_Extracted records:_

————

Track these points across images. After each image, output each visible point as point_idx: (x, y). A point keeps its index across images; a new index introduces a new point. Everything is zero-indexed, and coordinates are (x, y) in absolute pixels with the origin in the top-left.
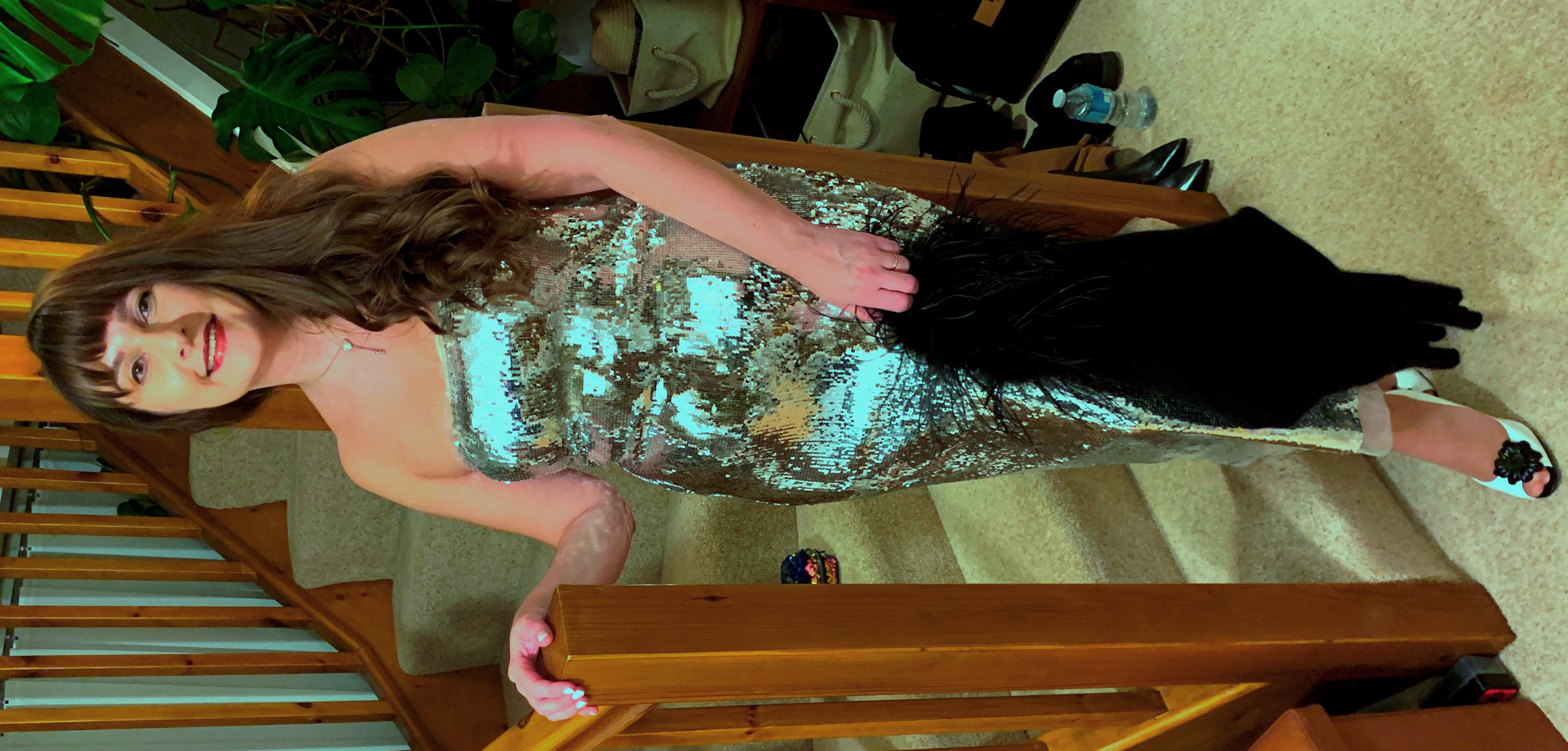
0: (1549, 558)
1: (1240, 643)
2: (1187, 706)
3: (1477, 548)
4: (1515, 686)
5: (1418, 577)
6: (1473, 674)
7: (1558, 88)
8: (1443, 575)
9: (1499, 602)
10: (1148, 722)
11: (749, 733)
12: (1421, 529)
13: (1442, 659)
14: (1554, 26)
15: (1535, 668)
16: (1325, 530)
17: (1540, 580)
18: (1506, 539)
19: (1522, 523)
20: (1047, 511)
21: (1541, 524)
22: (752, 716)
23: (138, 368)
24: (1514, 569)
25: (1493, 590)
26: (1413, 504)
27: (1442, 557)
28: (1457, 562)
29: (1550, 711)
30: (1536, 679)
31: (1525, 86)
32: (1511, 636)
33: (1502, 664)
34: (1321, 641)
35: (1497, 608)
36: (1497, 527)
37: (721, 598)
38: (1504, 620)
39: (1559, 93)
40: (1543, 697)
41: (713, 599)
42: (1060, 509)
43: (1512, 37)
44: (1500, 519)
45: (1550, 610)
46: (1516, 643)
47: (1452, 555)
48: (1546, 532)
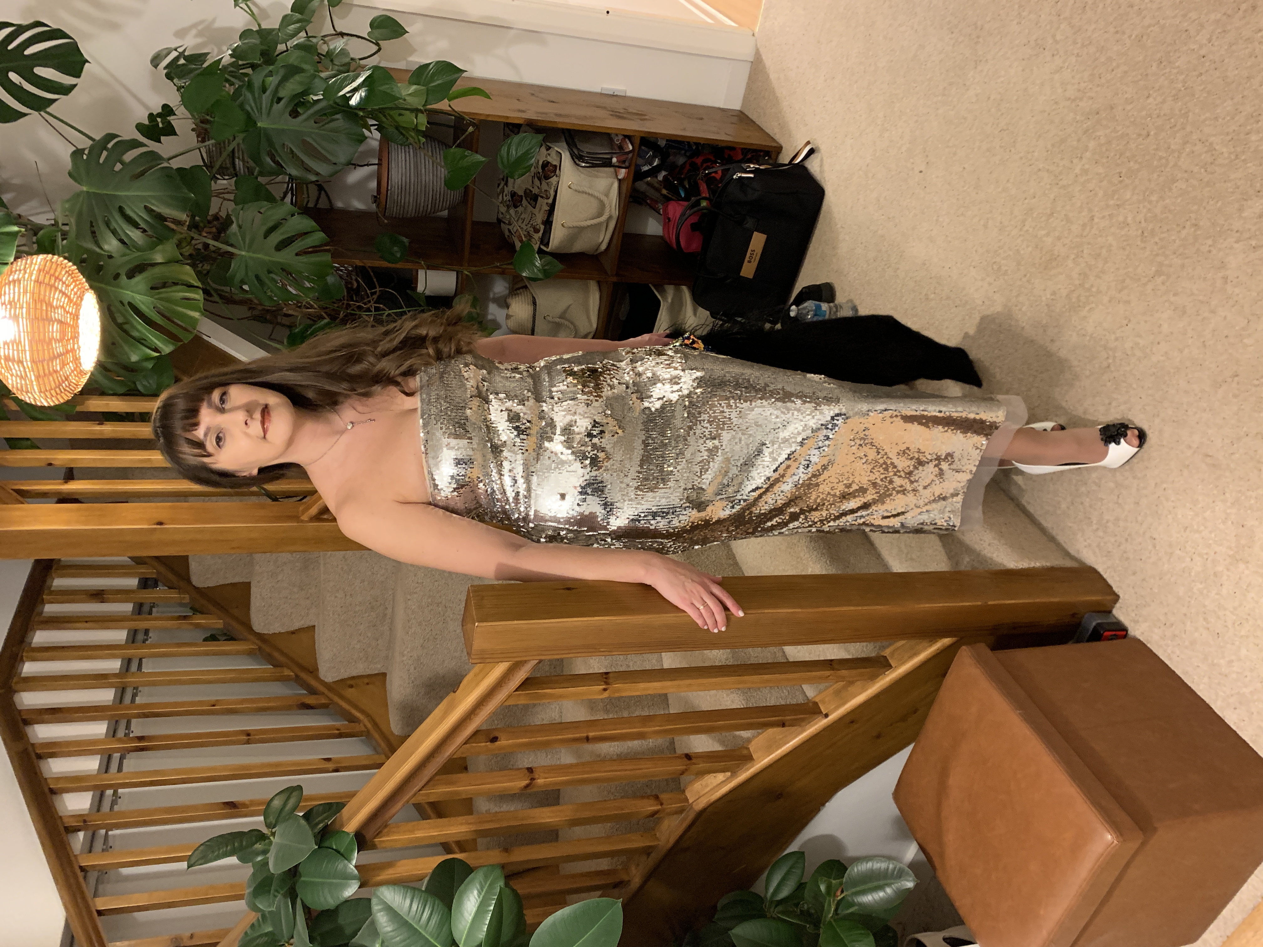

————

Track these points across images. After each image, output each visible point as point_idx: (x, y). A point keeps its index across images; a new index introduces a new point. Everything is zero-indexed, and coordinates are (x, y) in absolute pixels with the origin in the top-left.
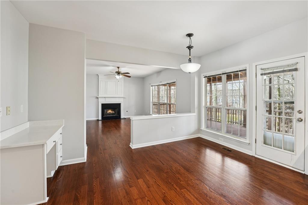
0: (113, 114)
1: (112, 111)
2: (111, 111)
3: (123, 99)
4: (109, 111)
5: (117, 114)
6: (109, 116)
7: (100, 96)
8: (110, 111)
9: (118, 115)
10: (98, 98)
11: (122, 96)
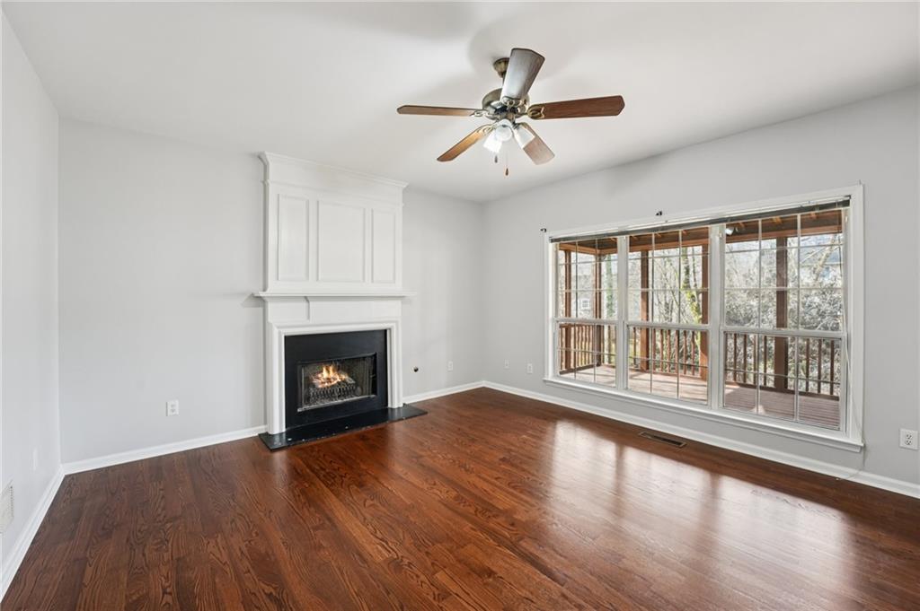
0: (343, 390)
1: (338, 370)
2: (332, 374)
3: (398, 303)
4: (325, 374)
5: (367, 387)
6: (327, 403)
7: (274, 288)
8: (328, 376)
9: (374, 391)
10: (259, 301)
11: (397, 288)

————

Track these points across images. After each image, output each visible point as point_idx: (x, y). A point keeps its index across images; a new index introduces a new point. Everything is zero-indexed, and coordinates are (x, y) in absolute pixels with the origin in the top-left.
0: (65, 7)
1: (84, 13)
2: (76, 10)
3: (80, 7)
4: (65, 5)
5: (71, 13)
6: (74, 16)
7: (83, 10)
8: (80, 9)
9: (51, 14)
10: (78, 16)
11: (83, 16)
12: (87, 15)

————

_What the task asks:_
Above are the records; repeat exactly the lines from the one holding "34: (1321, 641)" down to the one holding "48: (1546, 532)", end lines included.

_Task output:_
34: (1321, 641)
35: (1497, 608)
36: (1497, 527)
37: (721, 598)
38: (1504, 620)
39: (1559, 93)
40: (1543, 697)
41: (713, 599)
42: (1060, 509)
43: (1512, 37)
44: (1500, 519)
45: (1550, 610)
46: (1516, 643)
47: (1452, 555)
48: (1546, 532)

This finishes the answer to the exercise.